5 stars According to the liner notes, this album was recorded in the winter of 1970. This is fairly astounding given the fact that it would make this one of the earliest (if not the first ever) incidence of a side-long, multi-movement, progressive rock suite. The piece in question being side two's Peace and Love (Amani Na Mapenzi) clocking in at over seventeen minutes. As for what it sounds like, it is quite advanced for 1970 to be sure, including many styles of music from symphonic to African to jazz to Latin, even a touch of the avant-garde and Mellotron! As mentioned in previous reviews, the sparse lyrics are a powerful Vietnam war-era statement of biblical proportions. To be sure, the band's general approach was not of side-long symphonic rock suites, though on later albums it was not unusual for them to use odd time signatures and compose long-ish multi-movement rock pieces. The prog fan will find at least one piece on each of their first 5 albums to satisfy that prog itch. Given the date of this, their debut album, and the phenomenal side long suite, this is a solid 4.5 stars leaning toward 5. Side one opens with the eponymous rocker Mandrill, a Latin rock scorcher as great as Santana ever composed. The side is rounded out with Warning Blues, Symphonic Revolution and Rollin' On. Warning Blues is mainly an up-tempo blues rock piece with interesting breaks but fairly typical of the era. Symphonic Revolution is a mellow piece with excellent, atmospheric flute and organ playing by Carlos Wilson and Claude Cave respectively. These two musicians are quite exceptional but then the strength of Mandrill lies in the skill of all the musicians.

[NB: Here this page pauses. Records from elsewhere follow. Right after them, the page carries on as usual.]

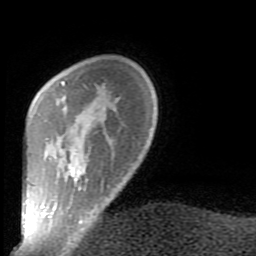
Breast MRI (dynamic contrast-enhanced), one axial slice. Position 19 of 80 along the scan axis. Cropped to one breast. Dynamic contrast-enhanced series, time point 2 of 9 at this slice position (early post-contrast). 1.5 T. TE 2.6 ms, TR 5.9 ms. 2 mm slice thickness. 256 × 256 image matrix, field of view 160 × 160 mm. Female patient.
Structures marked on this image (semi-automatic segmentation, software-assisted and operator-edited):
- enhancing-tissue mask used for the functional tumour volume (all voxels passing the contrast-enhancement thresholds inside the analysis volume; usually the tumour): bounding box <41,81,103,238> (left, top, right, bottom; pixels)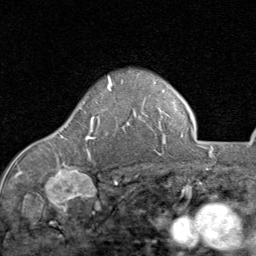
Breast MRI (dynamic contrast-enhanced), one axial slice. Position 63 of 80 along the scan axis. Cropped to one breast. Dynamic contrast-enhanced series, time point 2 of 8 at this slice position (early post-contrast). 1.5 T. TE 1.7 ms, TR 4.5 ms. 2 mm slice thickness. 256 × 256 image matrix, field of view 180 × 180 mm. Female patient.
Structures marked on this image (semi-automatic segmentation, software-assisted and operator-edited):
- enhancing-tissue mask used for the functional tumour volume (all voxels passing the contrast-enhancement thresholds inside the analysis volume; usually the tumour): bounding box [x1, y1, x2, y2] px = [61, 82, 112, 140]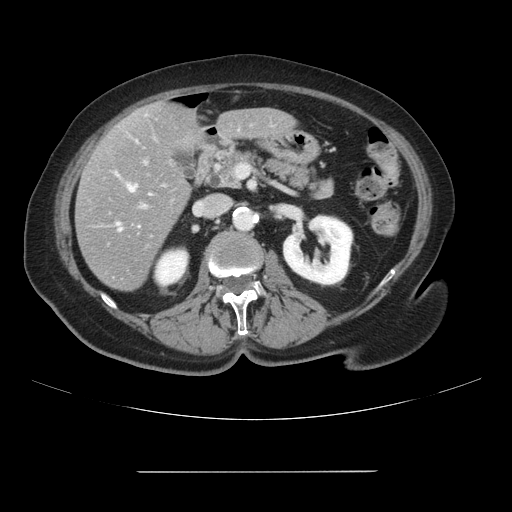
Contrast-enhanced abdominal CT, one axial slice. Slice 39 of 111 in the series (ordered by position). Intravenous contrast given. Soft-tissue window (W 400 / L 40 HU). 2.5 mm slice thickness. 512 × 512 image matrix. Case-level facts recorded for this patient, not image findings: patient: female, age 74 years at operation; diagnosis: colorectal cancer liver metastases, imaged before liver resection; multiple liver metastases: yes; largest metastasis: 1.1 cm; disease in both lobes: yes.
Outlined on this slice (expert manual segmentation):
- hepatic veins: bounding box (x1, y1, x2, y2) in pixels: (117, 185, 136, 230)
- liver: (76, 103, 296, 291)
- planned liver remnant (the part of the liver to remain after resection): (140, 102, 295, 153)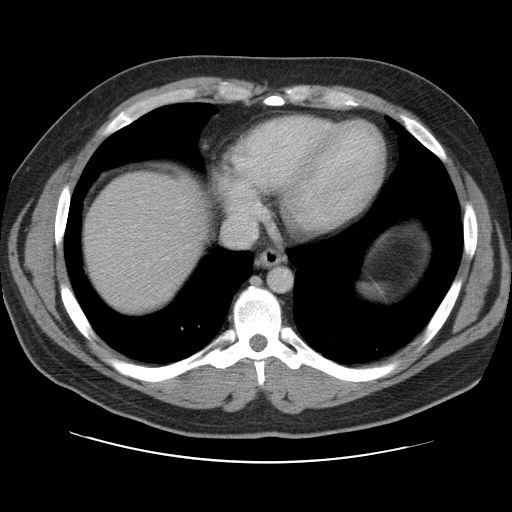
Contrast-enhanced abdominal CT, one axial slice; position 100 of 109 along the scan axis; 120 kVp; intravenous contrast given; soft-tissue window (W 400 / L 40 HU); 5 mm slice thickness; 512 × 512 image matrix, field of view 402 × 402 mm. From the clinical record (not read from this slice): patient: male, age 59 years at operation; diagnosis: colorectal cancer liver metastases, imaged before liver resection; multiple liver metastases: yes; largest metastasis: 2.8 cm; disease in both lobes: yes.
Annotated regions visible in this slice (manually delineated by an expert):
- liver: box from (x=82, y=172) to (x=206, y=314) px
- planned liver remnant (the part of the liver to remain after resection): (x=82, y=172)–(x=206, y=313)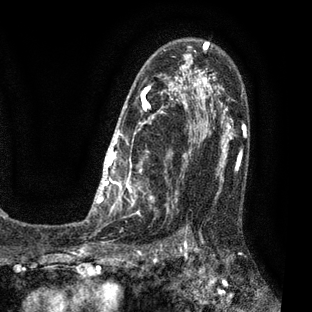
Breast MRI (dynamic contrast-enhanced), one axial slice. Position 47 of 80 along the scan axis. Cropped to one breast. Dynamic contrast-enhanced series, time point 2 of 7 at this slice position (early post-contrast). 3 T. TE 2.1 ms, TR 5 ms. 2 mm slice thickness. 312 × 312 image matrix, field of view 195 × 195 mm. Female patient.
Annotated regions visible in this slice (semi-automatically segmented with operator editing):
- enhancing-tissue mask used for the functional tumour volume (all voxels passing the contrast-enhancement thresholds inside the analysis volume; usually the tumour): box from (x=85, y=41) to (x=209, y=221) px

The guitarist, Omar Mesa is truly unsung and embodies the lyricism and feel of the most elite guitarists of the prog era. Yes, he is that great. The three brothers who play the wind instruments rival the best horn sections of the era including Tower of Power, Chicago and B, S & T. The rhythm section of Neftali Santiago and Fudgie Kae which eventually became the classic rhythm section of Mandrill are phenomenally tight through the acrobatic, complex unison lines and rhythmic changes occurring in many of their songs. All things considered; even though Mandrill are not a typical prog band like Yes or Genesis, there is plenty of fantastic music, some of which is prog, for the exquisite enjoyment of the eclectic prog fan.